28/06/2010


Wadi-Rum, a ausência de nós




Em “Os Sete Pilares da Sabedoria”, T. E. Lawrence descreve Wadi Rum como um local onde “as paisagens, como os sonhos infantis, são vastas e silenciosas”. Sessenta quilómetros a norte de Aqaba, subindo pela estrada do deserto, ali está, escondido, discreto e pujante, o vasto deserto de Wadi Rum. Pátria de beduínos, esconderijo de guerrilheiros, cenário de camelos e tendas rústicas onde o viajante pára para beber um chá, Wadi Rum nasceu para o turismo em 1984 quando os ingleses pediram autorização ao governo jordano para desenvolver as potencialidades que o lugar tem. O pastorio cabril conheceu o seu fim e os camelos deixaram de ser meio de transporte para passarem a ser cenário de fotografias. Nem tudo pode ser perfeito mas metade dos 5500 habitantes de Rum (com referências no Corão e presumindo-se significar “o ponto mais alto”) converteu-se ao turismo. Montaram restaurantes em tendas tradicionais, vendem bugiganga (e juram que é “antigo”), servem chá, ensaiam passos de dança e, claro, posam para as fotografias. Há um lado de turismo de século XXI mas, ao menos, os restaurantes foram poupados ao néon e o viajante come, sentado em almofadas no chão, espetadas de borrego e pão árabe com hummus.

O almoço às portas do deserto, num oásis despido de gente quando a Europa ainda vive um inverno rigoroso, é uma boa introdução ao que está para vir embora, naturalmente, se trate de uma parte a que Lawrence foi poupado, ocupado que estava a traçar planos de guerra com o príncipe Faisal. Expulsar os otomanos era a sua missão e, com a ajuda dos ingleses, tê-la-á cumprido com o mérito que a história lhe reconhece.

Percebe-se pelas conversas que, se Lawrence foi convertido em ícone turístico para alguns viajantes, também não é menos verdade que os jordanos de hoje não guardam dele as melhores memórias.
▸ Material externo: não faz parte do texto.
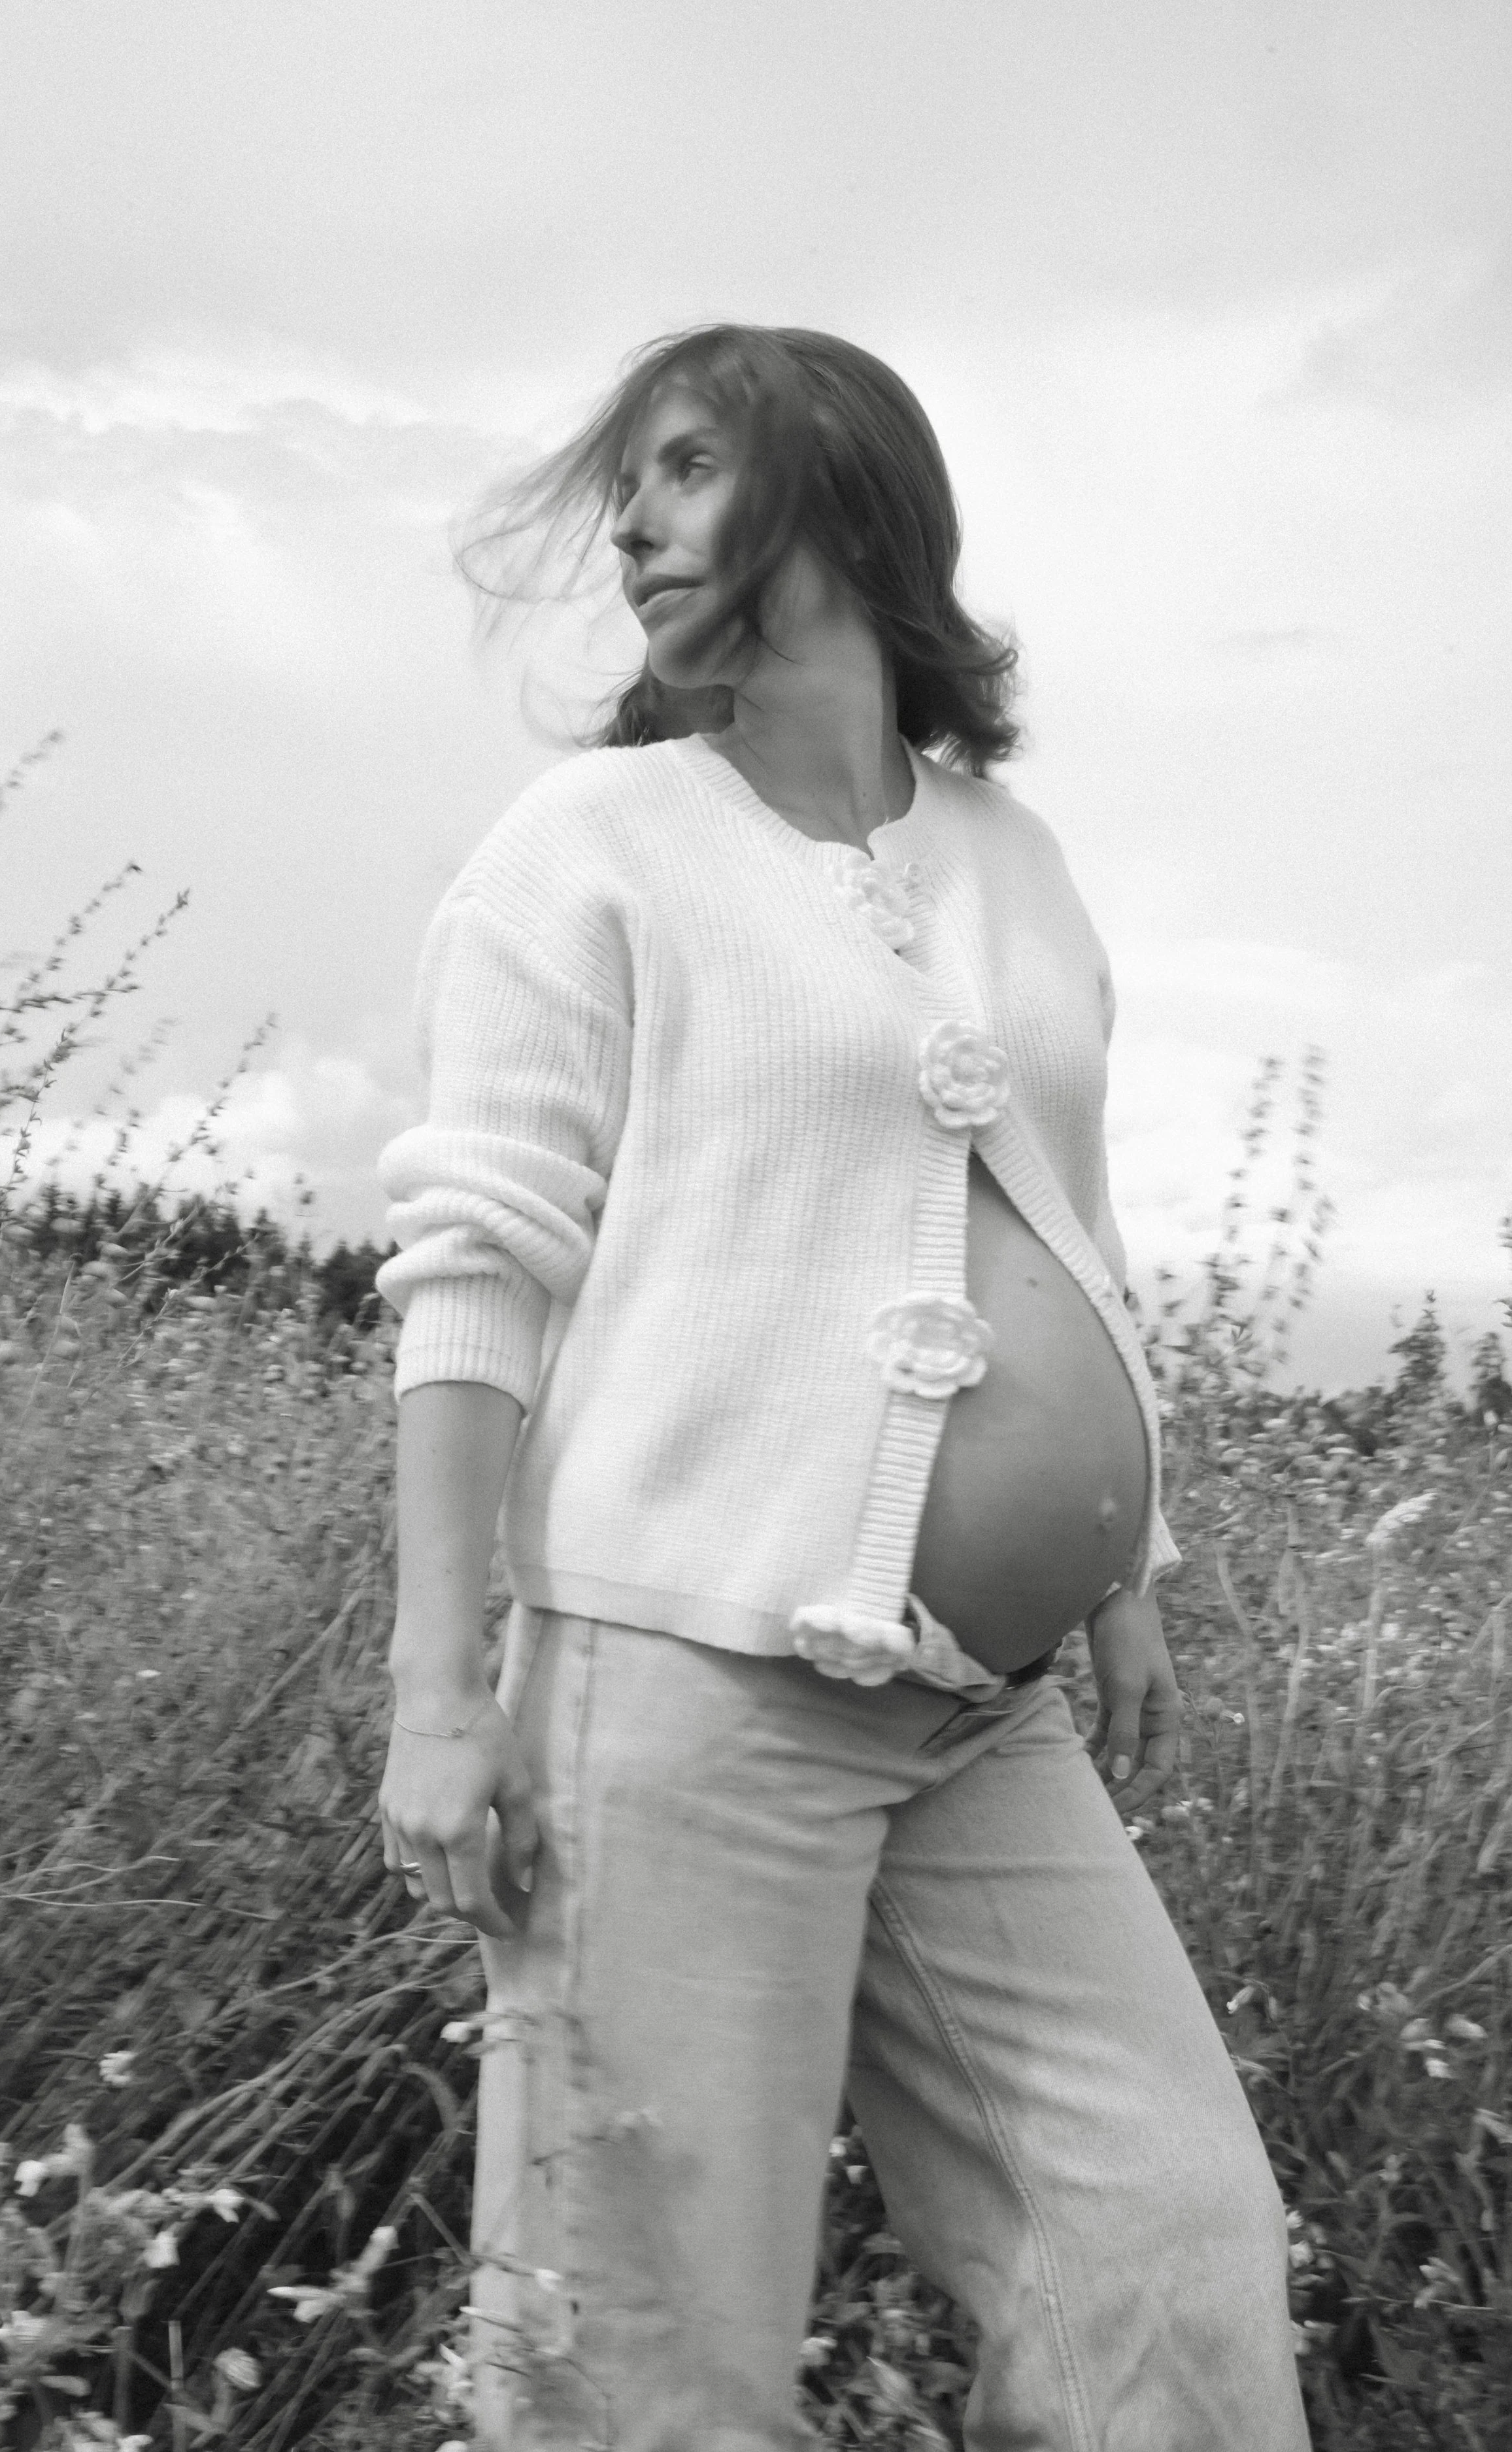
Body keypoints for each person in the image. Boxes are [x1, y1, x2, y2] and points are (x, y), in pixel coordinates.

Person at [374, 325, 1309, 2452]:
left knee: (1163, 2248)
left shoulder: (1012, 858)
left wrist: (1122, 1554)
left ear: (845, 499)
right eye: (632, 481)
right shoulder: (587, 843)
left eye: (688, 466)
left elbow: (1065, 1215)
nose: (631, 522)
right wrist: (443, 1697)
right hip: (683, 1692)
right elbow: (471, 1271)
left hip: (984, 1712)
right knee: (638, 2366)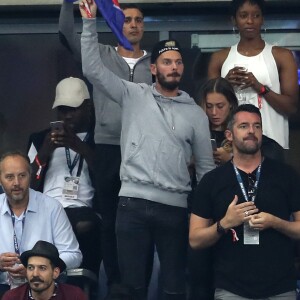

Mas o aventureiro e espião inglês é, na verdade, secundário quando caminhamos nas areias de Wadi Rum. O que conta aqui é a planura do deserto. Em jipes descapotáveis partimos por entre as dunas, conduzidos por beduínos convertidos da arte camelar ao não menos difícil mister de conduzir 4X4 sem os atascar no areal. Dir-se-á que não há muito para dizer do deserto. É verdade. Porque o deserto, (salvo, porventura, para aqueles que escutam “uma voz que clama”, ao jeito de Paulo a caminho de Damasco) é sobretudo o “não–dito”, o eclipse do verbo, o peso do silêncio, o enigma do binómio presença/ ausência, a majestade da cor, a dança da areia ao sabor do vento, o pó em nós a antecipar o dia em que seremos nós o pó, o chá de menta numa tenda, uma fogueira ao final da tarde para tentar contrariar a descida vertiginosa de temperatura, o olhar dos homens (onde estão as mulheres?), a hospitalidade dos locais e a generosidade entre os aventureiros que ali passam umas horas roubadas à vida que julgam ter cá fora. O deserto é a frustração de Mahdi, o guia beduíno que me levou nesta incursão e que, enrolando-se no seu sofrível linguajar ocidental (e numa mortalha amarelecida que se colava aos lábios durante horas), dizia, à beira da frustração (linguística e existencial): “Não sei explicar, isto é único”.

O deserto, mesmo por umas horas e com regresso marcado, é a ausência de tempo. Não importa chegar – nem sequer “ousar partir”, como no poema do Torga – mas conseguir “estar” como se para nós, ali, o tempo não existisse. Não existiu para os nossos motoristas que, a certo momento, encostaram os jipes, fizeram a ablução e rezaram virados para Meca. Não há Lawrence, nem Torga, nem ninguém que tenha alguma vez conseguido explicar tal coisa. Num mundo frenético, ruidoso e quase sempre desinteressante, o nada do deserto resgata-nos. Talvez porque só ali se sente a ausência de nós.